Memory loss is also commonly thought to be a regular part of getting older because dementia and Alzheimer’s are a lot more prevalent in the senior citizen population than the general population at large. But what if the two were somehow connected? And what if you could deal with your hearing loss while caring for your mental health and protecting your memories?

Hearing Loss And Mental Decline

With almost 30 million individuals in the United States who have hearing loss, most of them do not connect hearing loss with mental decline and dementia. However, if you look in the right direction, the connection is quite clear: studies show that there is a substantial risk of developing Alzheimer’s disease and other dementia-like ailments if you also suffer from hearing loss – even if you have fairly mild loss of hearing.

Mental health problems including depression and anxiety are also quite prevalent in people who have hearing loss. Your ability to socialize can be significantly impacted by hearing loss, cognitive decline, and other mental health issues and that’s the real key here.

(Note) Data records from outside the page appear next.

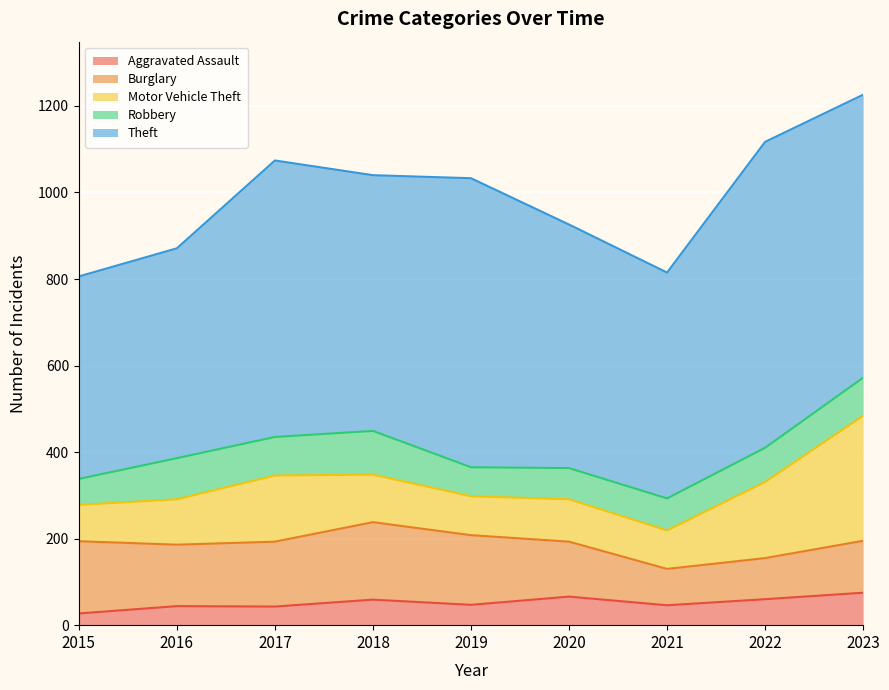

Reading right to left, extract all data points from this chart.

Aggravated Assault: 75	60	46	66	47	59	43	44	27
Burglary: 120	95	84	127	161	179	150	142	167
Motor Vehicle Theft: 289	176	89	98	90	110	153	105	84
Robbery: 88	79	74	72	67	101	89	95	60
Theft: 654	707	522	563	668	591	639	485	468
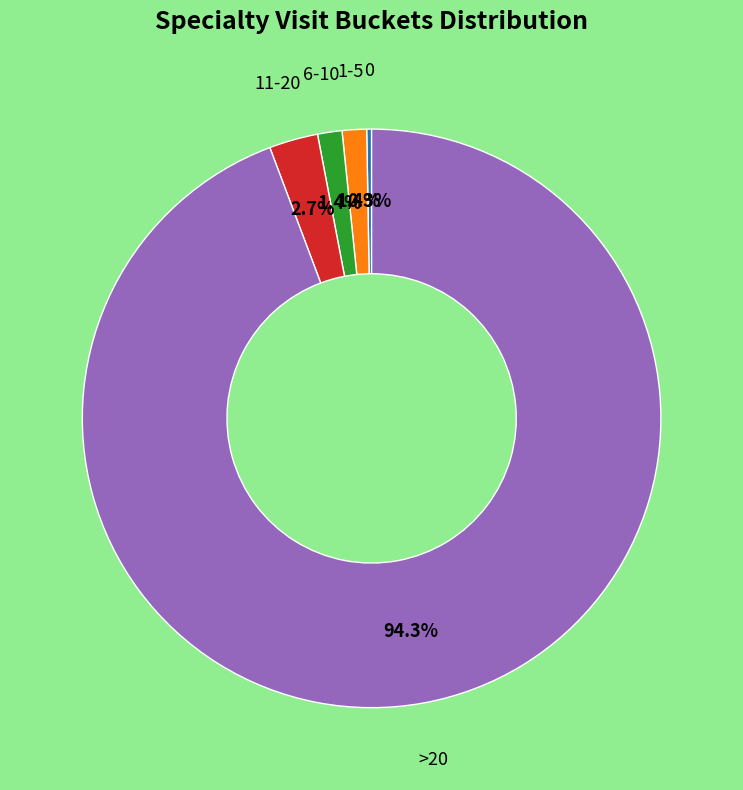

Is there a majority slice in this chart?

Yes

Why is Cognitive Decline Related to Hearing Loss?

While cognitive decline and mental health issues haven’t been definitively proven to be linked to hearing loss, experts are looking at a number of clues that point us in that direction. There are two primary situations they have identified that they believe lead to problems: your brain working extra hard have to and social isolation.

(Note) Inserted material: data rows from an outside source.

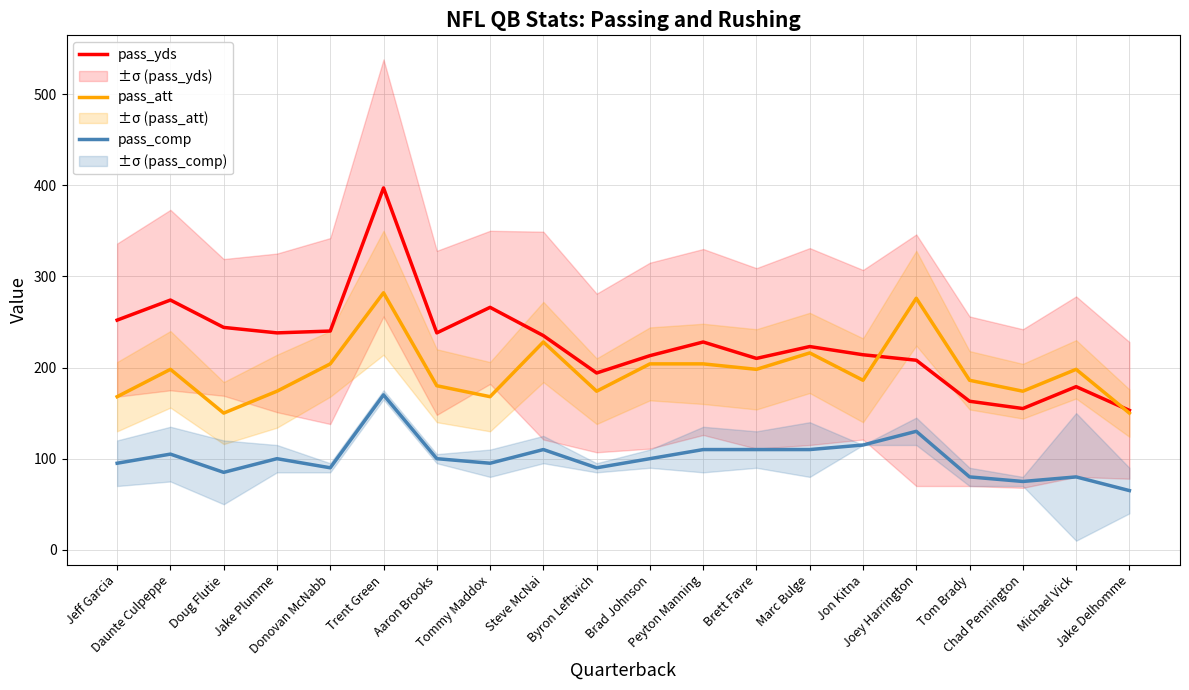

Which series has the widest spread of values?

pass_yds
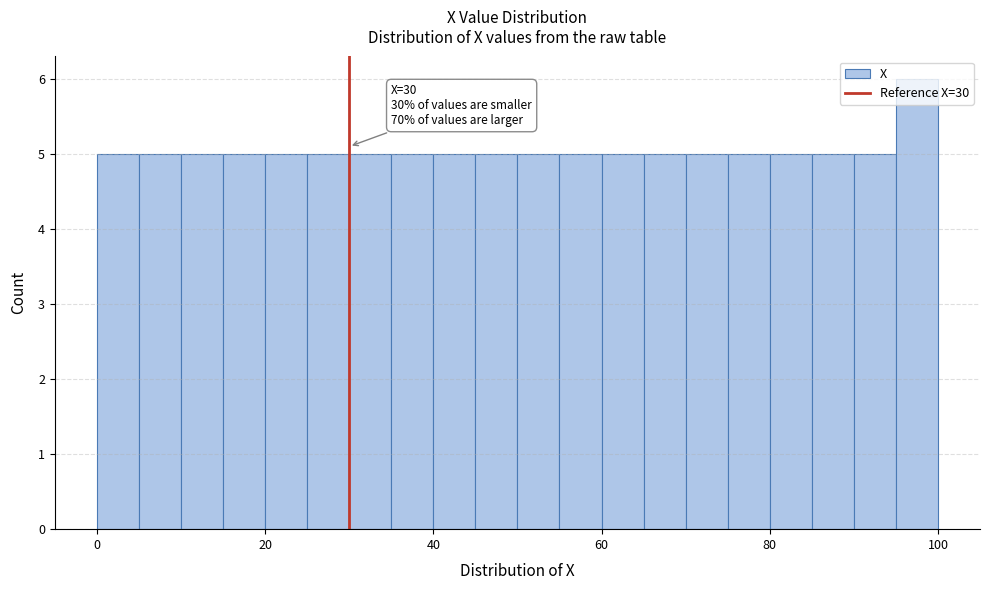

Read against the x-axis, roughly where is the centre of the tallest bar?

98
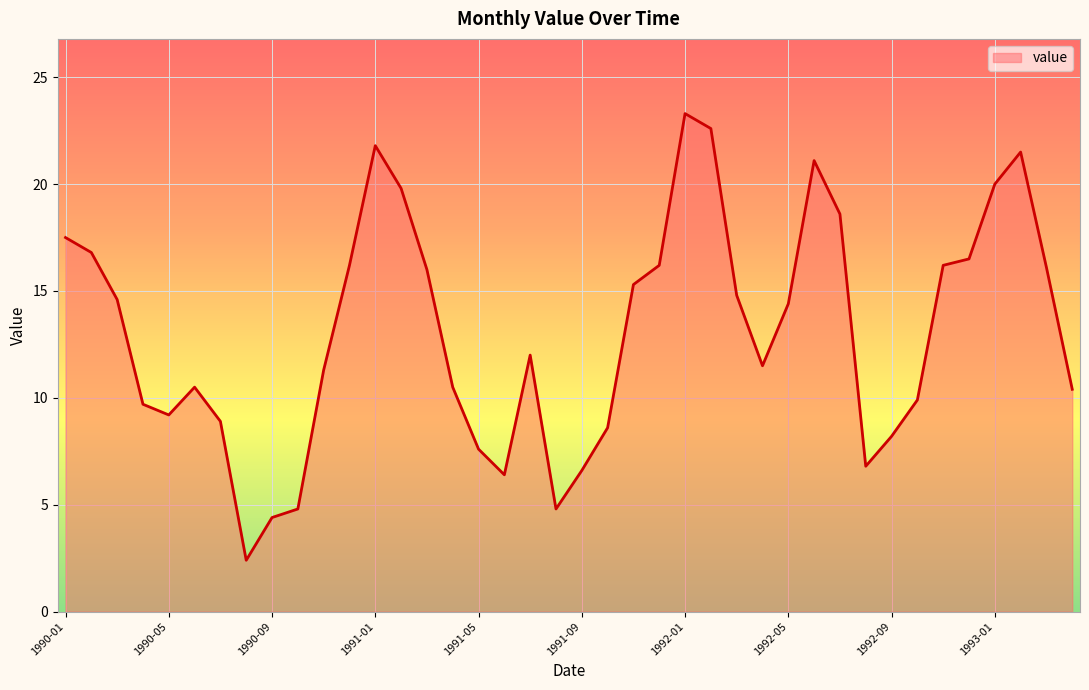

What is the difference between the maximum and minimum values?

20.9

Many studies show that loneliness goes hand in hand with anxiety and depression. And people are less likely to socialize when they suffer from hearing loss. Lots of people can’t enjoy things like attending a movie because they find it too hard to hear the dialog. These actions lead down a path of isolation, which can lead to mental health issues.

Additionally, researchers have found that the brain often has to work extra hard to make up for the the ears not hearing as well as they should. When this happens, other areas of the brain, such as the one responsible for memory, are tapped for hearing and comprehending sound. This causes cognitive decline to occur a lot faster than it normally would.

How to Stop Cognitive Decline Using Hearing Aids

Hearing aids are our first line of defense against cognitive decline, mental health issues, and dementia. Research shows that people increased their cognitive functions and were at a decreased risk for developing dementia when they used hearing aids to deal with their hearing loss.

In fact, if more people wore their hearing aids, we might see fewer cases of mental health concerns and cognitive decline. Between 15% and 30% of individuals who need hearing aids actually use them, which makes up between 4.5 million and 9 million people. It’s calculated by the World Health Organization that there are close to 50 million people who deal with some form of dementia. The quality of life will be dramatically enhanced for individuals and families if hearing aids can reduce that number by just a couple million people.